A Portrait in Two Parts

 

Crase’s dual biography of botanists extraordinaire, Rupert Barneby and Dwight Ripley, provides proof of both men’s artistic gifts, their behind-the-scenes bankrolling of much of the 1950s New York art scene, and the loving complexity of their fifty-year relationship.

– Bruce Hainley, Artforum

  • Finalist for Lambda Literary Award 2004.
  • Named a Stonewall honor book by the American Library Association.
  • An exhibition based on the book was mounted at Poets House in 2006.

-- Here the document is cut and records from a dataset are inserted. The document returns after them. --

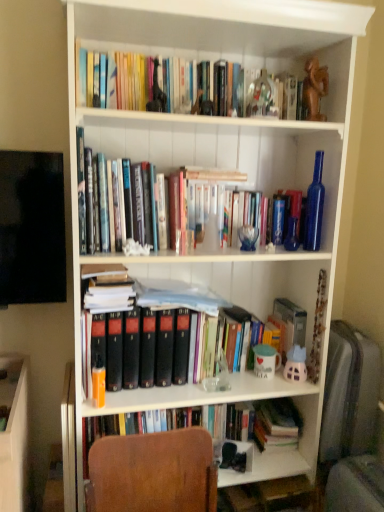
Question: Does orange matte book at left have a lesser height compared to brown wooden statue at upper center?

Choices:
 (A) no
 (B) yes

Answer: (B)

Question: Is orange matte book at left to the right of brown wooden statue at upper center from the viewer's perspective?

Choices:
 (A) yes
 (B) no

Answer: (B)

Question: Does orange matte book at left have a smaller size compared to brown wooden statue at upper center?

Choices:
 (A) no
 (B) yes

Answer: (B)

Question: Does orange matte book at left lie in front of brown wooden statue at upper center?

Choices:
 (A) yes
 (B) no

Answer: (A)

Question: Does orange matte book at left have a larger size compared to brown wooden statue at upper center?

Choices:
 (A) yes
 (B) no

Answer: (B)

Question: Does orange matte book at left appear on the left side of brown wooden statue at upper center?

Choices:
 (A) no
 (B) yes

Answer: (B)

Question: From a real-world perspective, is hardcover books at upper center positioned over orange matte book at left based on gravity?

Choices:
 (A) no
 (B) yes

Answer: (B)

Question: Is the position of hardcover books at upper center more distant than that of orange matte book at left?

Choices:
 (A) no
 (B) yes

Answer: (A)

Question: Is hardcover books at upper center beside orange matte book at left?

Choices:
 (A) yes
 (B) no

Answer: (B)

Question: Can you confirm if hardcover books at upper center is positioned to the left of orange matte book at left?

Choices:
 (A) yes
 (B) no

Answer: (B)

Question: Does hardcover books at upper center have a lesser width compared to orange matte book at left?

Choices:
 (A) yes
 (B) no

Answer: (B)

Question: Is hardcover books at upper center positioned beyond the bounds of orange matte book at left?

Choices:
 (A) no
 (B) yes

Answer: (B)

Question: Is hardcover books at upper center surrounding brown wooden statue at upper center?

Choices:
 (A) yes
 (B) no

Answer: (B)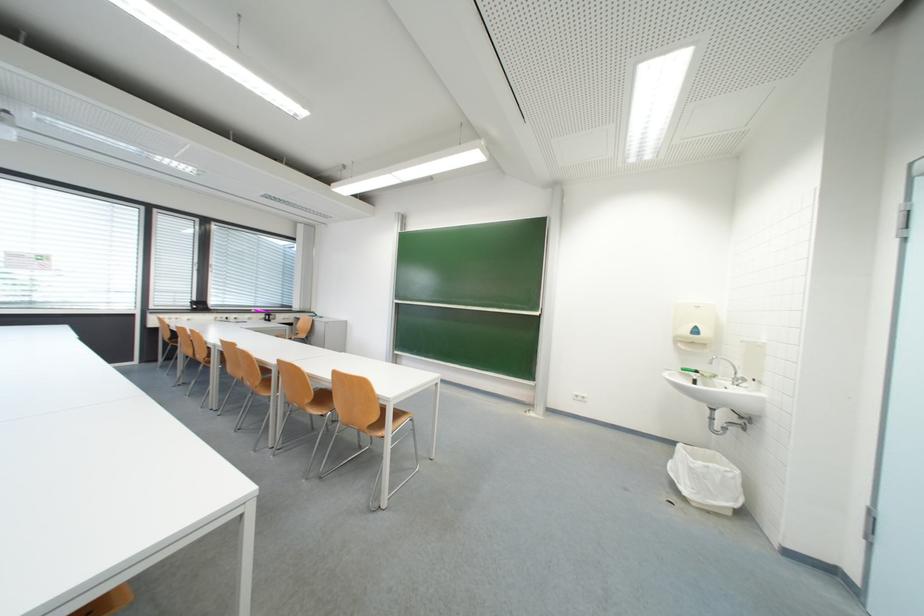
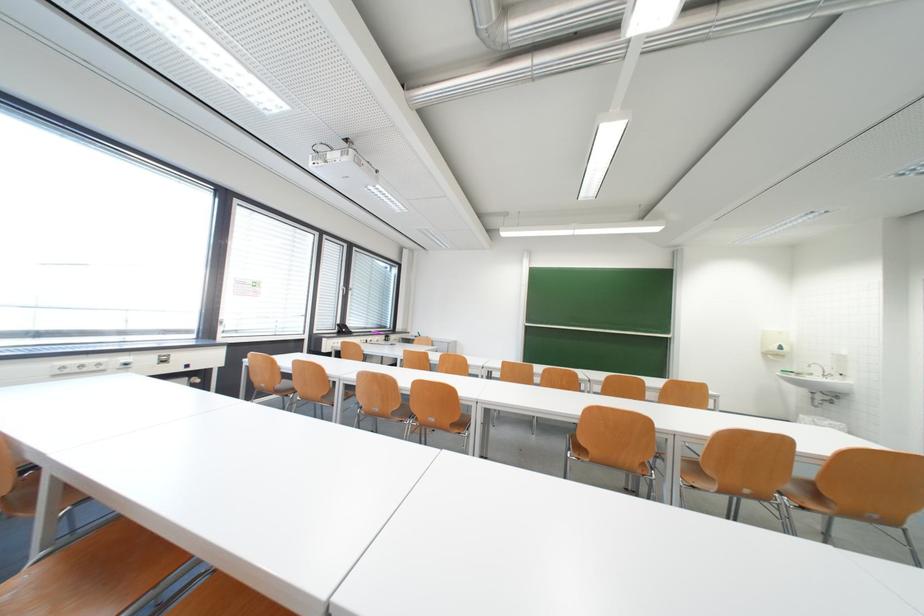
Question: The images are taken continuously from a first-person perspective. In which direction are you moving?

Choices:
 (A) Left
 (B) Right
 (C) Forward
 (D) Backward

Answer: (A)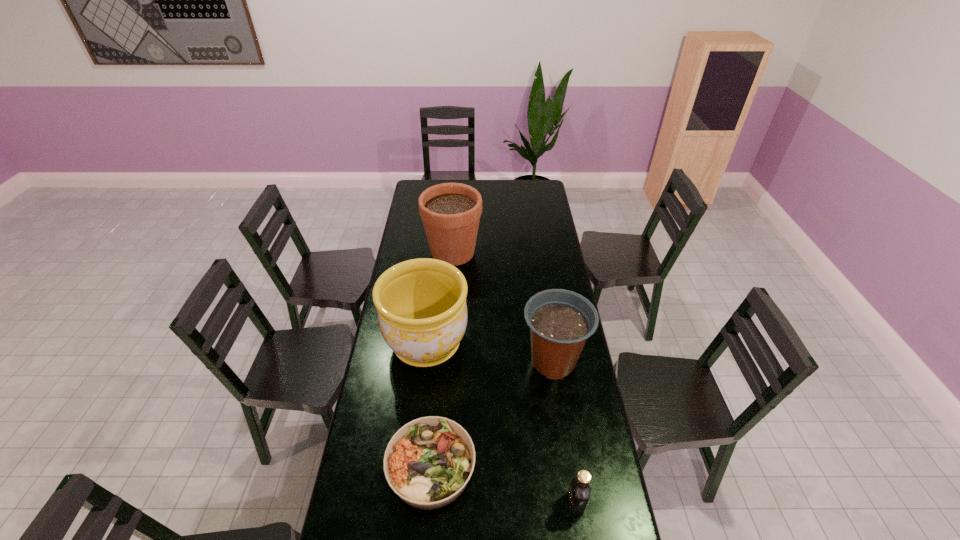
This screenshot has width=960, height=540. In order to click on free spot located on the back of the shortest object in this screenshot , I will do `click(441, 357)`.

Locate an element on the screen. salad plate situated at the left edge is located at coordinates (428, 462).

I want to click on flowerpot that is at the right edge, so click(x=560, y=321).

Locate an element on the screen. vodka situated at the right edge is located at coordinates (578, 495).

Image resolution: width=960 pixels, height=540 pixels. I want to click on free space at the far edge of the desktop, so click(517, 184).

The height and width of the screenshot is (540, 960). I want to click on vacant space at the left edge, so point(409,202).

In the image, there is a desktop. Find the location of `free space at the right edge`. free space at the right edge is located at coordinates (543, 227).

Identify the location of free spot at the far left corner of the desktop. The width and height of the screenshot is (960, 540). (419, 194).

The image size is (960, 540). Find the location of `vacant area between the vodka and the rightmost flowerpot`. vacant area between the vodka and the rightmost flowerpot is located at coordinates (564, 432).

You are a GUI agent. You are given a task and a screenshot of the screen. Output one action in this format:
    pyautogui.click(x=<x>, y=<y>)
    Task: Click on the free space between the shortest object and the third tallest object
    
    Given the screenshot: What is the action you would take?
    492,415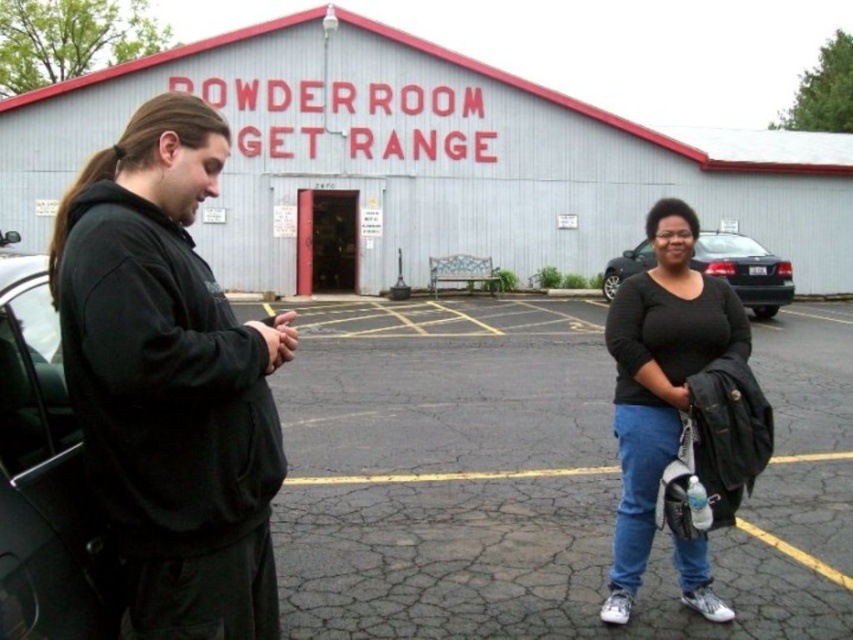
You are standing at the entrance of the building and want to place a 5 meter long banner from the black asphalt parking lot at center to the black matte hoodie at left. Is this possible?

The distance between the black asphalt parking lot at center and the black matte hoodie at left is 5.36 meters, so yes, the banner can be placed as it is slightly longer than the required distance.

You are a delivery person who needs to deliver a package to the building with the red door. You have a ladder that is 2 meters tall. The black matte hoodie at left and the black matte car at left are in your way. Which object do you need to move to ensure the ladder can pass through the narrow path between them?

The black matte hoodie at left is taller than the black matte car at left. Since the ladder is 2 meters tall, you need to move the black matte hoodie at left to ensure the ladder can pass through the narrow path between them.

Consider the image. You are a delivery person trying to park your vehicle in the black asphalt parking lot at center. However, there is a black matte hoodie at left blocking the entrance. Can you drive through the parking lot at center without hitting the person?

The black asphalt parking lot at center is in front of the black matte hoodie at left, meaning the person is in front of the parking lot entrance. Therefore, you cannot drive through the parking lot at center without hitting the black matte hoodie at left.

Judith Moore: “Why should we care about all these people—Ashbery, Schuyler, Dwight Ripley, and Jean Connolly and Clem Greenberg and Frank O’Hara?”
Douglas Crase: “Well, because we’re their children.”
JM: “You and I are.”
DC: “Yes, and others, too, in ways they probably know nothing about. People like Connolly were self-conscious about the need to make a culture and preserve and carry it. I think what’s interesting for an American, for me in particular to realize, is that those attitudes were transported across the Atlantic. They were brought to New York, not just by the Surrealists from Paris, but they were brought by these English refugees that we don’t hear much about. I used to like to think that the culture that came out of the postwar period—that of Frank O’Hara, the New York School poets, the art scene—that it was indigenous. That it was America waiting to happen. But it seems clear, the closer, the more attention we pay, that it’s an international movement. And there’s some insight there, for us to remember that a great nation can’t do it alone, not even in culture.”